Task prompt
Set out everything from the line containing "Benzer Ürünler" down to the line containing "2026-08-04, 09:00", both ends included, as a numbered list, leaving out any blank lines.

Source data
►

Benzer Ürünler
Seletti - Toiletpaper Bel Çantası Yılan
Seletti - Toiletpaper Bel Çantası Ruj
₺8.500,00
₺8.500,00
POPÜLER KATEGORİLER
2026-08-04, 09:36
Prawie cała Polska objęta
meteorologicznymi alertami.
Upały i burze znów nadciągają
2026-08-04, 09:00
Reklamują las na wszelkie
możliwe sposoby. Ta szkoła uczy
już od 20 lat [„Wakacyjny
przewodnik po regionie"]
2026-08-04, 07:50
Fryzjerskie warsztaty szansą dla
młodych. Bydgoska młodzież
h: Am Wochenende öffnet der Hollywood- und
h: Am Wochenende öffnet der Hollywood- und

◄
►

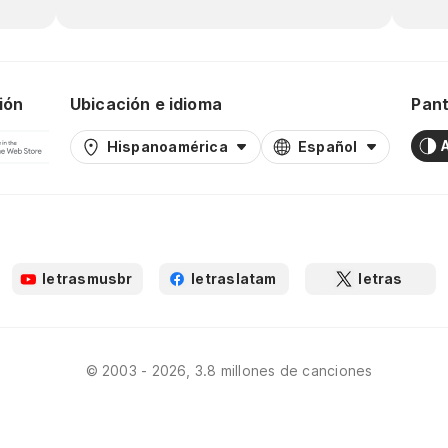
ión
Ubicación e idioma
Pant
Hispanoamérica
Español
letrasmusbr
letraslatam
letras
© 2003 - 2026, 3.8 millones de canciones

◄

Solution for this exercise
1. Benzer Ürünler
2. Seletti - Toiletpaper Bel Çantası Yılan
3. Seletti - Toiletpaper Bel Çantası Ruj
4. ₺8.500,00
5. ₺8.500,00
6. POPÜLER KATEGORİLER
7. 2026-08-04, 09:36
8. Prawie cała Polska objęta
9. meteorologicznymi alertami.
10. Upały i burze znów nadciągają
11. 2026-08-04, 09:00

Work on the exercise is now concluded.